Success Story of the First Zionists

Die Presse (6/23/04)

Herzl Conference in Jerusalem
Susanne Knaul

Scientists and politicians from Austria, Israel, Canada and the United States came together in Jerusalem on the occasion of the 100th anniversary of the death of Theodor Herzl to discuss his legacy. Austria’s Minister of the Interior, Ernst Strasser, spoke as a prelude to the discussions: He talked to a great number of Israelis largely originating from Austria in commemoration of Herzl and his place of birth and of the events planned by the Austrian parliament in September, which also Israel’s President Mosche Katzav is expected to attend.

Minister Strasser emphasized his understanding for the fact that "most Austrian Jews who survived the Nazi years never have returned," but at the same time expressed his great respect for "those who remained [in Austria]." As an Austrian, he is "proud of the Zionist, Theodor Herzl, and of the lively Jewish Community," although that "may sound like a contradiction."

Optimal Cooperation
Dr. Strasser visited the Holocaust Memorial of Yad Vashem in Jerusalem. The collaboration that exists between it and Austria’s Holocaust Memorial in Mauthausen serves as an exemplary model of optimal cooperation, particularly in the area of education. "I am still deeply touched by the continuing efforts being undertaken in documenting and researching the worst crimes of human history," he said. Minister Strasser, responsible for the memorial of the former concentration camp Mauthausen, announced the "intensification" of exchange between both memorials, especially in view of educational training.
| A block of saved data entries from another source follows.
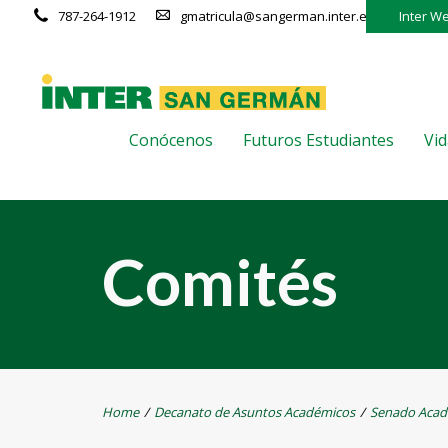
787-264-1912
gmatricula@sangerman.inter.edu
Inter W
Conócenos
Futuros Estudiantes
Vid
Comités
Home
/
Decanato de Asuntos Académicos
/
Senado Acad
Ambassador Hengl said he hopes that Herzl will build a "bridge between Israel and Austria." Not only Zionism has its birthplace in Austria," but also the Star of David, "symbol and flag" of the Jews, and the Jewish state as well have their origins in Vienna.

A rather odd ending to the first evening: Frank Stern (Ben Gurion University) showed a silent film by the Austrian actor and regisseur, Rudolf Schildkraut, from the year 1921. "The Wandering Jew or The Life of Theodor Herzl is a "pure success story of the first Zionists," said Stern. According to him, nothing in it corresponds to the truth.